Other compilers would also complain about the for, because you have assignment instead of comparison. That is = instead of ==. That is a typical C error, you can try the -Wall compiler option to print more warnings which might show the warning about it.
 

t06afre

Joined May 11, 2009
5,934
The variables are optimized away. The optimizer sense they only take up RAM space and do nothing good ;). It can be strange then debugging code just to explore. As beginners often do. What you can do is to set your compiler in "Lite" mode. I guess you have the free version. And after 30 or 60 days it will only work in Lite mode anyway. You could also declare the variables volatile
Rich (BB code):
volatile unsigned char DLY5N;
volatile unsigned char a,b,c,i;
 

DumboFixer

Joined Feb 10, 2009
217
I think your problem lies here

Rich (BB code):
for (i=1; i=DLY5N; i++)
Your starting condition sets I = 1 - no problem
Your loop step is i++ - no problem

Your terminating condition is i = DLY5N - A problem

You termination condition is a variable assignment. Did you mean i == DLY5N or i < DLY5N ?
 

spinnaker

Joined Oct 29, 2009
7,830
I think your problem lies here

Rich (BB code):
for (i=1; i=DLY5N; i++)
Your starting condition sets I = 1 - no problem
Your loop step is i++ - no problem

Your terminating condition is i = DLY5N - A problem

You termination condition is a variable assignment. Did you mean i == DLY5N or i < DLY5N ?

Yes

= for assignment
== for logical.

MOST logical operators have 2 characters in C.

Like
== equals
>= greater than or equal
<= less than or equal
!= not equal
|| or
&& and

and then there is the elusive

! not operator

and

< less than
> greater than

not to be confused with
<< bitwise shift left
>> bitwise shift right


You can find a whole list of operators here.
 

ErnieM

Joined Apr 24, 2011
8,377
The statements:

Rich (BB code):
    for (i=1; i=DLY5N; i++)
    {
        NOP();
    }
Is an interesting collection. It looks like a small delay was the intended result, but that is definitely not what is happening.

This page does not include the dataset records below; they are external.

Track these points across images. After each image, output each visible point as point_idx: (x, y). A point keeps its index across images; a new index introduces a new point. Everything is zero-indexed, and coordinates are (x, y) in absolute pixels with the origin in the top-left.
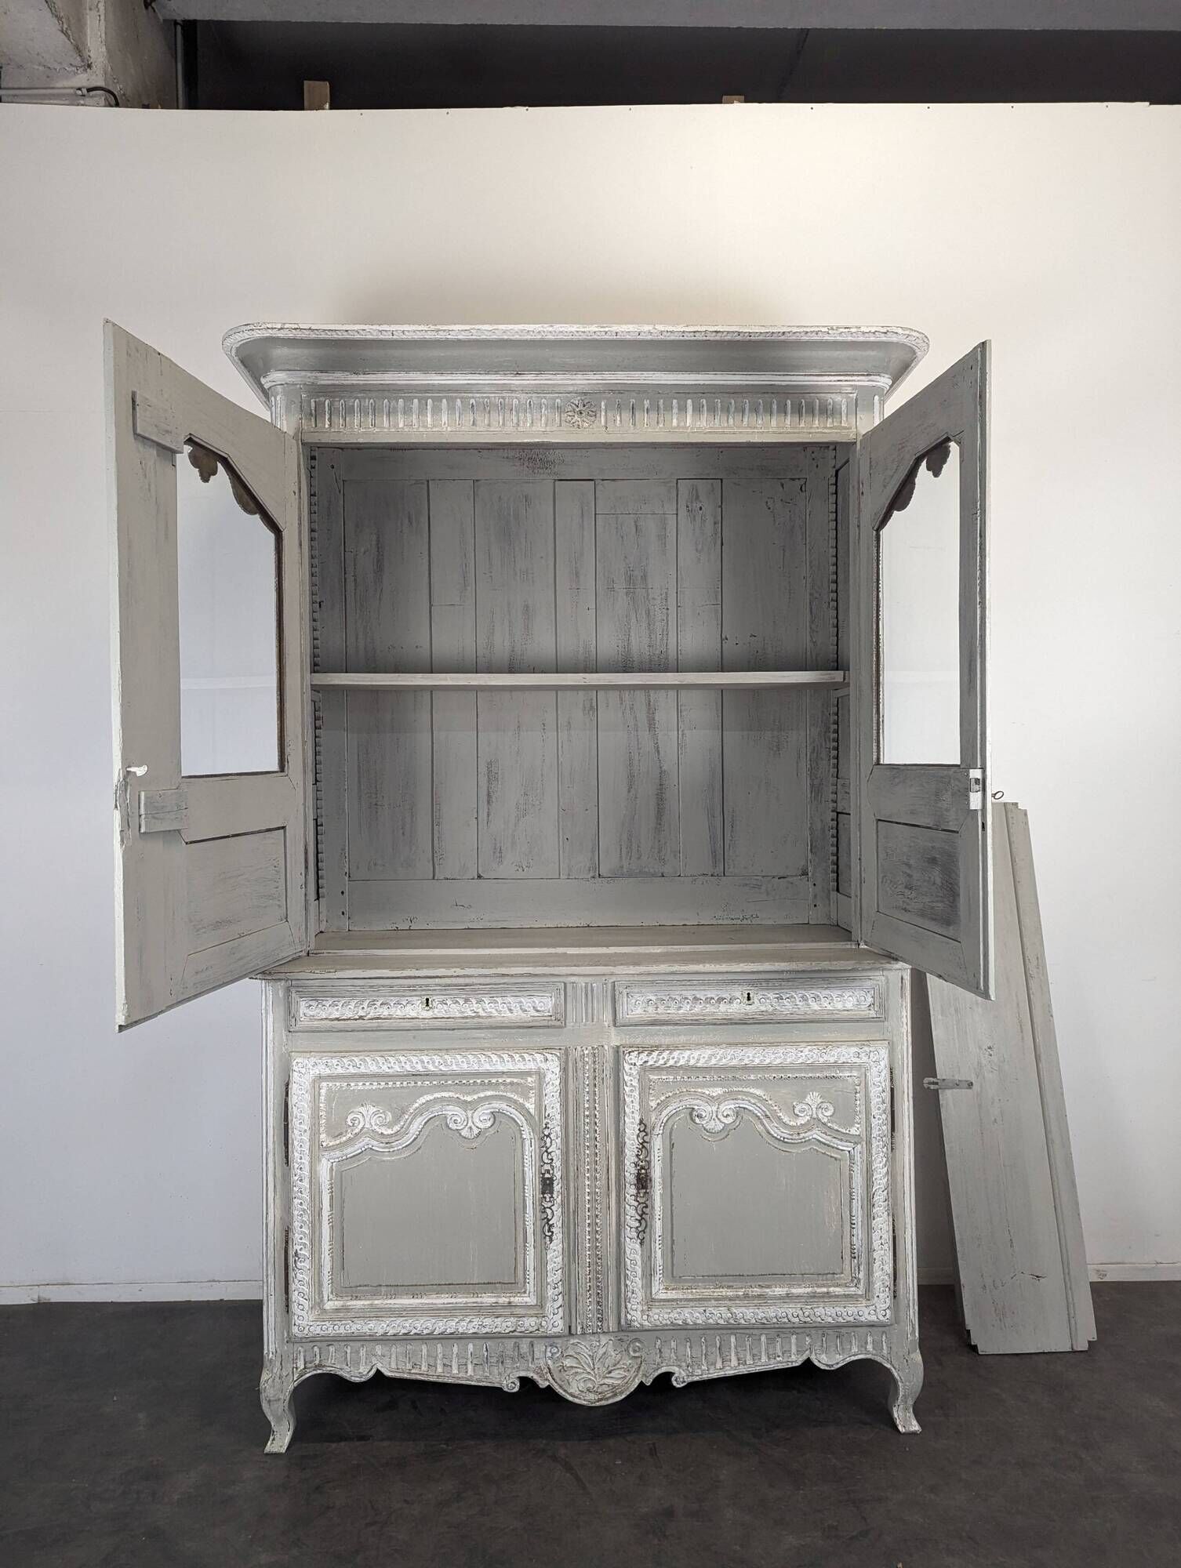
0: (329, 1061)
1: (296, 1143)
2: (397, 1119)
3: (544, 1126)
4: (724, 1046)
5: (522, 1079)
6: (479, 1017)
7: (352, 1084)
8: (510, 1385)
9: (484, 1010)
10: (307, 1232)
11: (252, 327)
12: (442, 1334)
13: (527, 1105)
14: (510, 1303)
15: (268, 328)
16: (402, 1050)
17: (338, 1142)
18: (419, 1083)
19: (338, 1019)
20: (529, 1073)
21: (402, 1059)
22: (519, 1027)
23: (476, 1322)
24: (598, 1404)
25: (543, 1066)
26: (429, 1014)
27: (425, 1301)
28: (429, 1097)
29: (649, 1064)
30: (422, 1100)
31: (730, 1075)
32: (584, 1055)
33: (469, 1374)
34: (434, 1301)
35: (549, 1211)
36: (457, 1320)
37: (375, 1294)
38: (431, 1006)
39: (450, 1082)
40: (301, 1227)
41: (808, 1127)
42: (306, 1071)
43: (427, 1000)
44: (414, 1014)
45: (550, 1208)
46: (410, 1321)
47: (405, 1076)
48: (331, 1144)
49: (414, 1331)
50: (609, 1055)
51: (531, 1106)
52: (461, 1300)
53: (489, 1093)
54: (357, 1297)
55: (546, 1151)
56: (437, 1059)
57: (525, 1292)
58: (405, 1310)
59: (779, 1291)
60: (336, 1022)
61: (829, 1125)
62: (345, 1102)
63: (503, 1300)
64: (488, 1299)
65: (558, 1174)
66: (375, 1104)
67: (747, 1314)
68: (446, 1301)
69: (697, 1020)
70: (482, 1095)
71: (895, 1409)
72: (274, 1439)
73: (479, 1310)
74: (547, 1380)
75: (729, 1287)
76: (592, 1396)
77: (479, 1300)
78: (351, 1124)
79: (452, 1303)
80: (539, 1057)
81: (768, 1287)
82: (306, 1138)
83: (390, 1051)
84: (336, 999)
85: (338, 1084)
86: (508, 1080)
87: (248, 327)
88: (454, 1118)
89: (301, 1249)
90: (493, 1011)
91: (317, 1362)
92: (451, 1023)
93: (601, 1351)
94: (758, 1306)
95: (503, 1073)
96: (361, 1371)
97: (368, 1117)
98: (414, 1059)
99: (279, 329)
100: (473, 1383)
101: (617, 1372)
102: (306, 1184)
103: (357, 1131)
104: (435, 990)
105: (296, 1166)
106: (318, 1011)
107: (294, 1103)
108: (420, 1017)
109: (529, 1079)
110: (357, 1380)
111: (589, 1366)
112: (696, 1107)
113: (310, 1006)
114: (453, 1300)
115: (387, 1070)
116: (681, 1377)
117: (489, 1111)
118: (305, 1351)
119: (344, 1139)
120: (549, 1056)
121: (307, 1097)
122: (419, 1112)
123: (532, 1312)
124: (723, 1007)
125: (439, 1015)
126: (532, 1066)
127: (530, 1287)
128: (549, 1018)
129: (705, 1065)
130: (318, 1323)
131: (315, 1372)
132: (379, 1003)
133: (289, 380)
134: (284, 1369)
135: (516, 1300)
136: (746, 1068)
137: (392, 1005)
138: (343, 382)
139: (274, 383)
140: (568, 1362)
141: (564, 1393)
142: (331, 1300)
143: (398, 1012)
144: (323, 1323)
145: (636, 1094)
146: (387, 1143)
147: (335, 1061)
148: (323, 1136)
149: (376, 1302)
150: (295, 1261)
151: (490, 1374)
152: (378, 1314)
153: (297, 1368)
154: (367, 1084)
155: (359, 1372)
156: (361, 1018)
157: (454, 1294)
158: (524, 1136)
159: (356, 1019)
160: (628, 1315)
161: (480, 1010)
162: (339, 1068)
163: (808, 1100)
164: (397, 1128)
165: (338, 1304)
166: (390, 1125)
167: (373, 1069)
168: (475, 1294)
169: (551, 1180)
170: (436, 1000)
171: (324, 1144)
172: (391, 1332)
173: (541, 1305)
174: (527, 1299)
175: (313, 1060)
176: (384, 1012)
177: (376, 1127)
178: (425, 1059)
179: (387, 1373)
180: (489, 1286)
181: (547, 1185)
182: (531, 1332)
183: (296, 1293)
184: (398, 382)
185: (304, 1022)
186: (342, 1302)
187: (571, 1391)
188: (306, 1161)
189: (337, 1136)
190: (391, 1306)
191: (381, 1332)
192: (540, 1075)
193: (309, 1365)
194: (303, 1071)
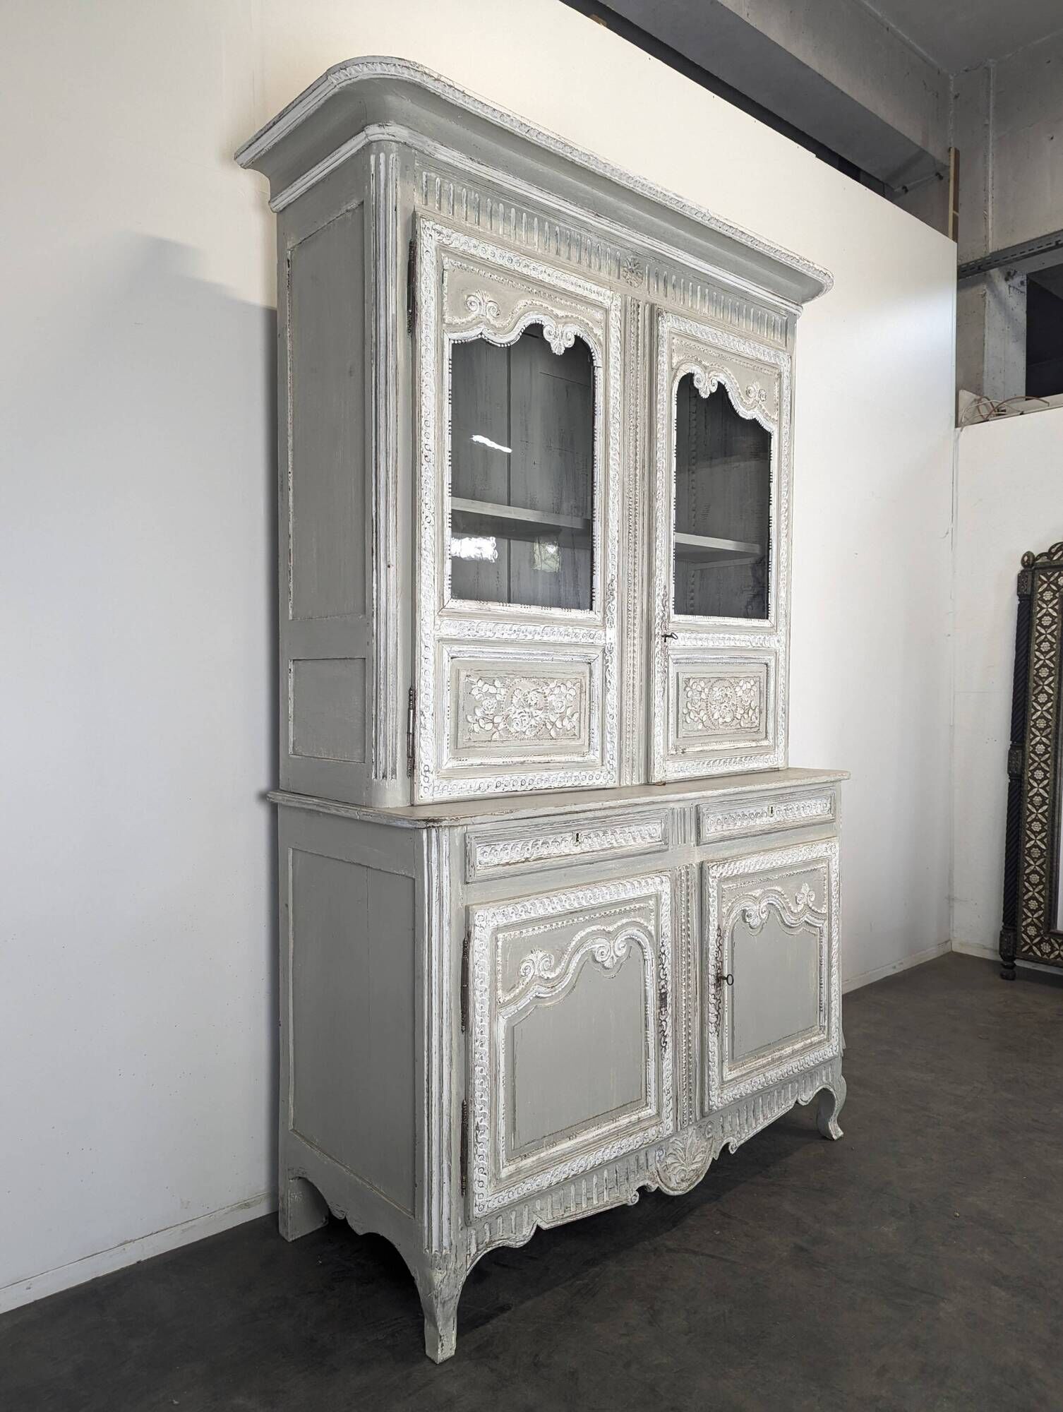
0: (505, 909)
1: (477, 1005)
2: (558, 962)
3: (661, 945)
4: (762, 853)
5: (645, 903)
6: (613, 848)
7: (524, 931)
8: (632, 1198)
9: (616, 841)
10: (486, 1100)
11: (408, 65)
12: (593, 1167)
13: (649, 928)
14: (639, 1118)
15: (426, 73)
16: (563, 888)
17: (512, 995)
18: (575, 920)
19: (508, 864)
20: (649, 897)
21: (563, 897)
22: (640, 854)
23: (617, 1145)
24: (688, 1190)
25: (660, 888)
26: (577, 850)
27: (579, 1139)
28: (582, 934)
29: (724, 875)
30: (577, 937)
31: (764, 876)
32: (681, 874)
33: (605, 1201)
34: (585, 1138)
35: (664, 1023)
36: (603, 1149)
37: (538, 1148)
38: (580, 841)
39: (598, 915)
40: (481, 1097)
41: (803, 912)
42: (486, 922)
43: (578, 835)
44: (567, 851)
45: (665, 1021)
46: (569, 1164)
47: (565, 914)
48: (507, 999)
49: (573, 1173)
50: (696, 870)
51: (652, 928)
52: (606, 1128)
53: (624, 921)
54: (525, 1156)
55: (663, 968)
56: (589, 893)
57: (647, 1105)
58: (564, 1155)
59: (788, 1050)
60: (508, 867)
61: (813, 908)
62: (518, 950)
63: (634, 1118)
64: (624, 1121)
65: (669, 988)
66: (542, 949)
67: (774, 1074)
68: (594, 1134)
69: (746, 834)
70: (619, 924)
71: (829, 1123)
72: (442, 1345)
73: (618, 1134)
74: (657, 1182)
75: (763, 1056)
76: (685, 1185)
77: (617, 1124)
78: (523, 974)
79: (600, 1134)
80: (657, 880)
81: (782, 1049)
82: (486, 997)
83: (552, 891)
84: (506, 842)
85: (512, 933)
86: (637, 906)
87: (402, 63)
88: (601, 951)
89: (481, 1122)
90: (622, 840)
91: (487, 1240)
92: (595, 856)
93: (689, 1142)
94: (778, 1066)
95: (634, 899)
96: (524, 1233)
97: (537, 963)
98: (572, 897)
99: (436, 80)
100: (608, 1208)
101: (698, 1156)
102: (486, 1048)
103: (527, 980)
104: (584, 824)
105: (478, 1030)
106: (491, 857)
107: (475, 961)
108: (572, 853)
109: (651, 902)
110: (522, 1244)
111: (682, 1158)
112: (747, 909)
113: (485, 852)
114: (600, 1131)
115: (552, 911)
116: (735, 1143)
117: (623, 939)
118: (477, 1233)
119: (517, 991)
120: (664, 878)
121: (487, 952)
122: (577, 950)
123: (653, 1122)
124: (758, 821)
125: (586, 849)
126: (652, 890)
127: (652, 1099)
128: (660, 843)
129: (753, 871)
130: (496, 1195)
131: (485, 1252)
132: (540, 843)
133: (410, 141)
134: (458, 1261)
135: (643, 1114)
136: (773, 870)
137: (550, 843)
138: (458, 164)
139: (391, 138)
140: (669, 1161)
141: (667, 1189)
142: (506, 1166)
143: (554, 850)
144: (500, 1194)
145: (716, 903)
146: (552, 987)
147: (510, 909)
148: (500, 992)
149: (542, 1155)
150: (477, 1135)
151: (620, 1194)
152: (543, 1167)
153: (470, 1255)
154: (536, 928)
155: (520, 1236)
156: (527, 860)
157: (598, 1125)
158: (647, 957)
159: (523, 862)
160: (710, 1102)
161: (613, 841)
162: (514, 915)
163: (803, 891)
164: (558, 971)
165: (512, 1168)
166: (552, 969)
167: (542, 912)
168: (614, 1120)
169: (665, 993)
170: (583, 833)
171: (501, 1001)
172: (555, 1181)
173: (659, 1114)
174: (649, 1111)
175: (492, 910)
176: (544, 851)
177: (543, 973)
178: (580, 894)
179: (545, 1226)
180: (624, 1108)
181: (662, 998)
182: (653, 1141)
183: (477, 1169)
184: (504, 184)
185: (480, 871)
186: (514, 1166)
187: (672, 1186)
188: (486, 1023)
189: (510, 990)
190: (555, 1154)
191: (546, 1184)
192: (658, 897)
193: (481, 1246)
194: (484, 924)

The for loop is poorly formed. "for" loops are of the form:

Rich (BB code):
    for (  { starting value assignment }  ;
           { completion test }            ;
           { increment/decrement }        )
The issue here is "i=DLY5N" which is an assignment and not a comparison. Now when an assignment is used in place of a comparison the value assigned is used as the comparison result. So any result that is zero is False, any non-zero result is True.

Thus "i=DLY5N" where DLY5N is 100 is always True, Hence the for loop never terminates.

One other point is the "NOP();" statement inside the {block}: this is unnecessary. A better way to write this structure is:

Rich (BB code):
    for (i=1; i==DLY5N; i++);
Of course, if your reason for the NOP() was to give a breakpoint for debugging then by all means leave it in.

Keep in mind that since the value of i is never used outside of the for loop some compilers may remove this entire block of code, optimizing it away completely. This may be prevented by declaring the i variable a volatile.
 

RiJoRI

Joined Aug 15, 2007
536
Rule of thumb:

Turn off ALL optimization when developing code. It WILL allow you to keep your sanity.

--Rich
P.S., I think declaring the variables as "volatile" will help, also. It tells the compiler "Hands off, buddy!"